Governmental Regulations
Laws and regulations governing the Medicare, Medicaid and other federal healthcare programs are complex and subject to interpretation. Management believes that it is following all applicable laws and regulations in all material respects. However, compliance with such laws and regulations can be subject to future government review and interpretation as well as significant regulatory action including fines, penalties, and exclusions from the Medicare, Medicaid and other federal healthcare programs. There have been several enacted federal and state relief measures as a result of COVID-19 which have provided substantial support to us during this pandemic.
Note 17 – Massachusetts and New Hampshire Skilled Nursing Facilities
On September 1, 2022, we transferred the operations of seven skilled nursing facilities located in Massachusetts and New Hampshire to a third-party operator. NHC leased the real property of these seven facilities from NHI. In conjunction with the transfer of the operations to a third party, we terminated our lease agreement with NHI for the seven skilled nursing facilities and amended our master lease agreement with NHI, see Note 8 – Long-Term Leases.

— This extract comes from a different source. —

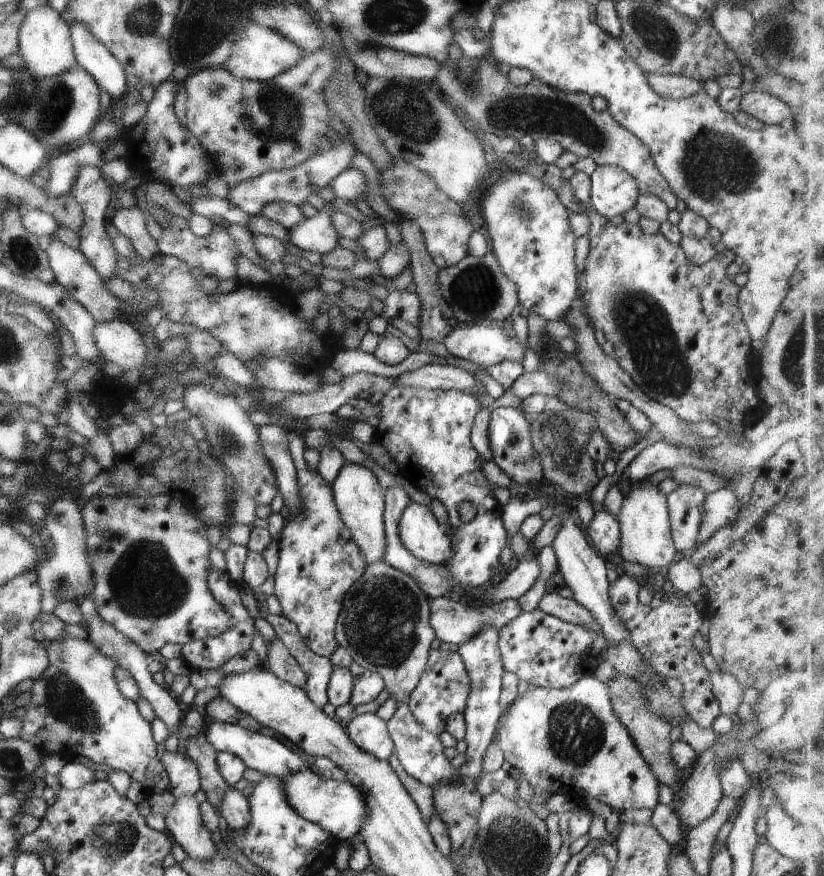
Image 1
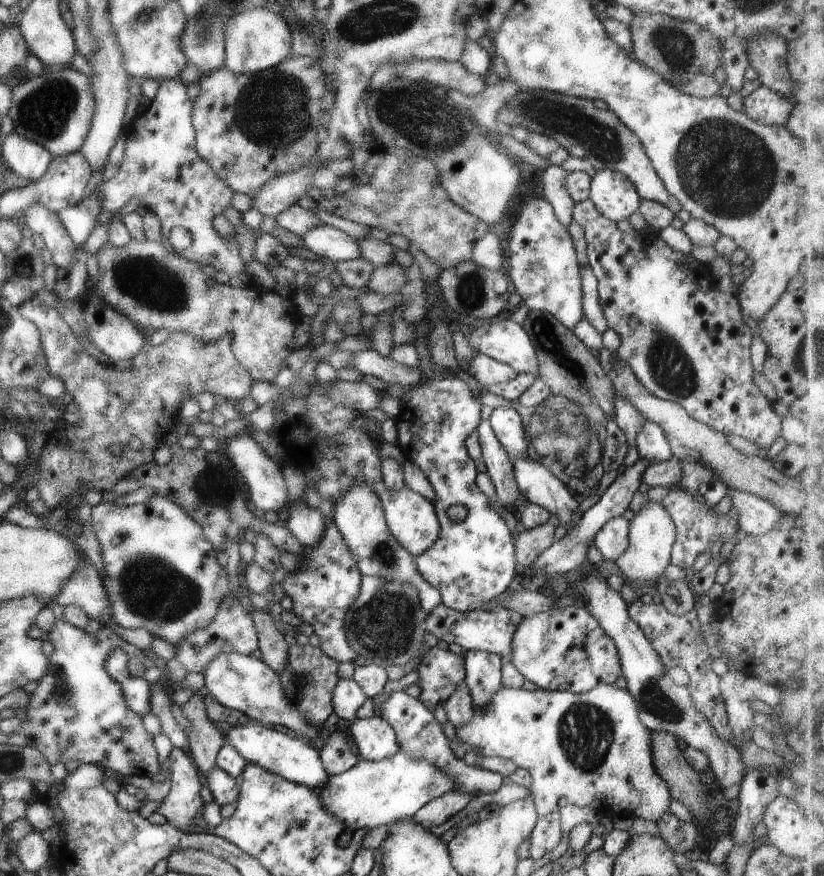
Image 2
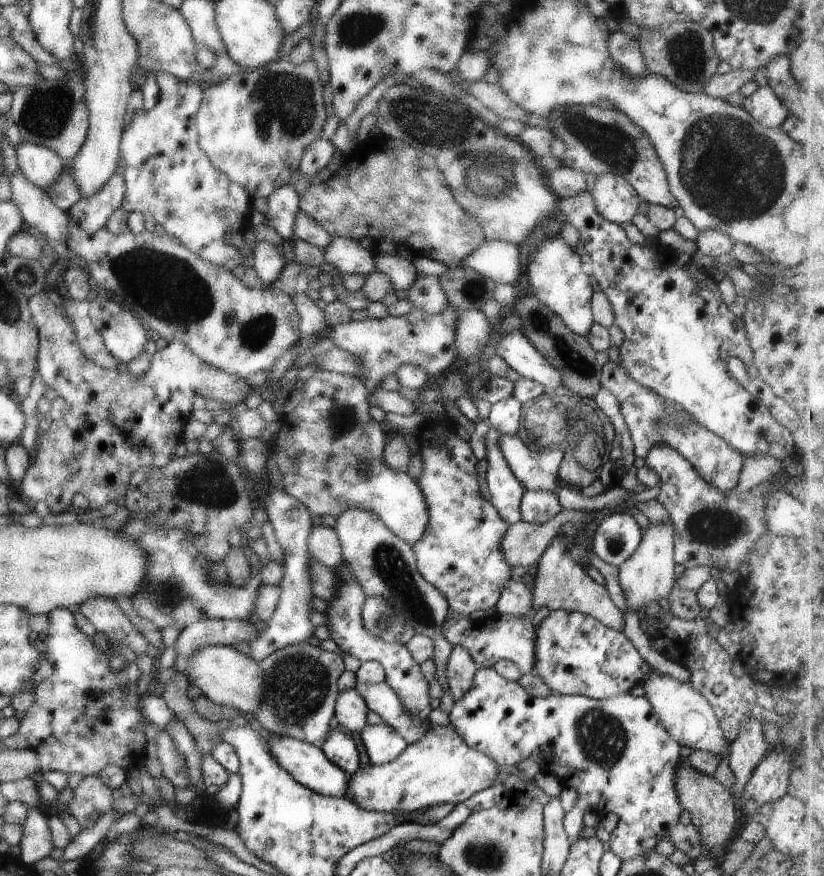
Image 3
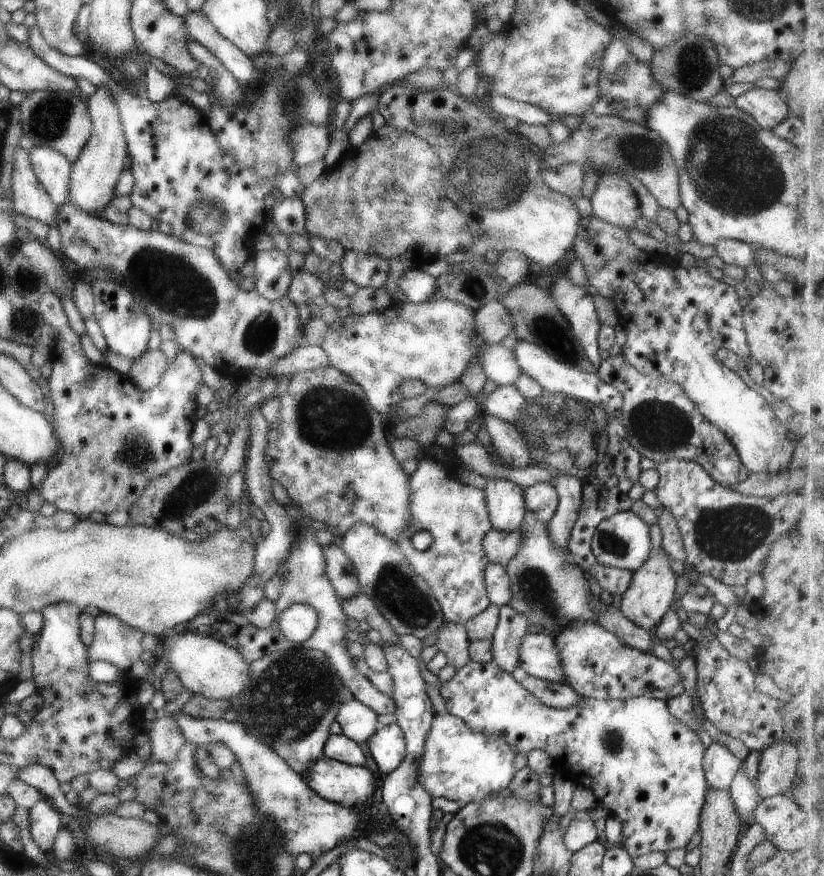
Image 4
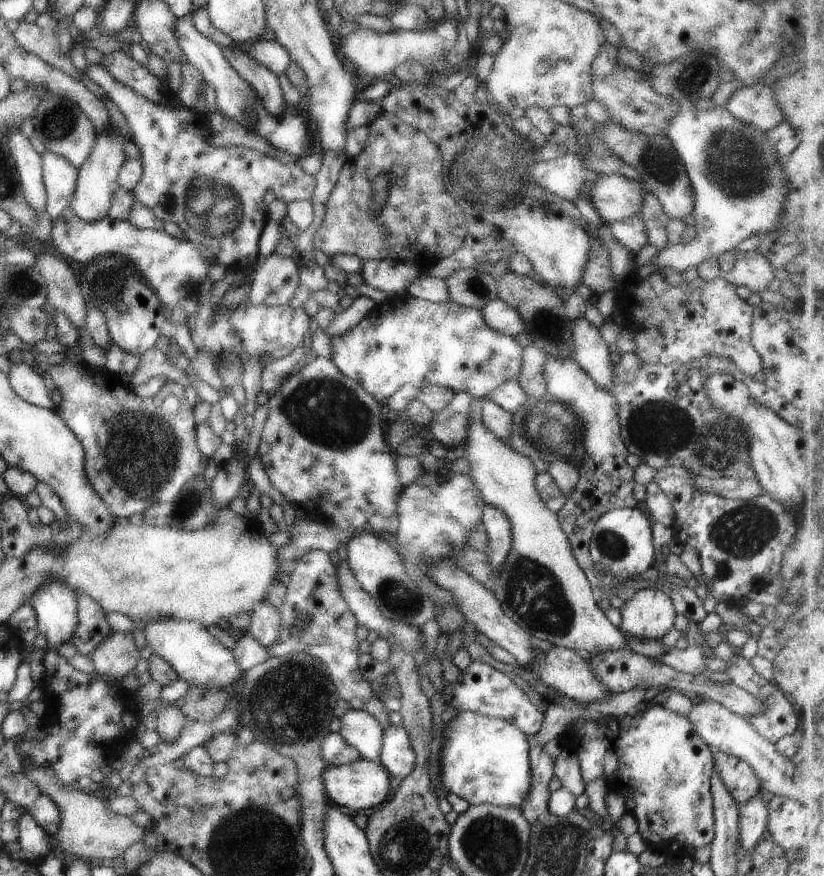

The seven skilled nursing facilities had net patient revenues of $13,214,000 and $17,907,000 for the three months ended September 30, 2022 and 2021, respectively. The seven skilled nursing facilities had net patient revenues of $48,697,000 and $50,149,000 for the nine months ended September 30, 2022 and 2021, respectively. Excluding stimulus funds, the seven skilled nursing facilities had losses before income taxes of $259,000 and $1,360,000 for the three months ended September 30, 2022 and 2021, respectively. Excluding stimulus funds, the seven skilled nursing facilities had losses before income taxes of $2,831,000 and $7,257,000 for the nine months ended September 30, 2022 and 2021, respectively.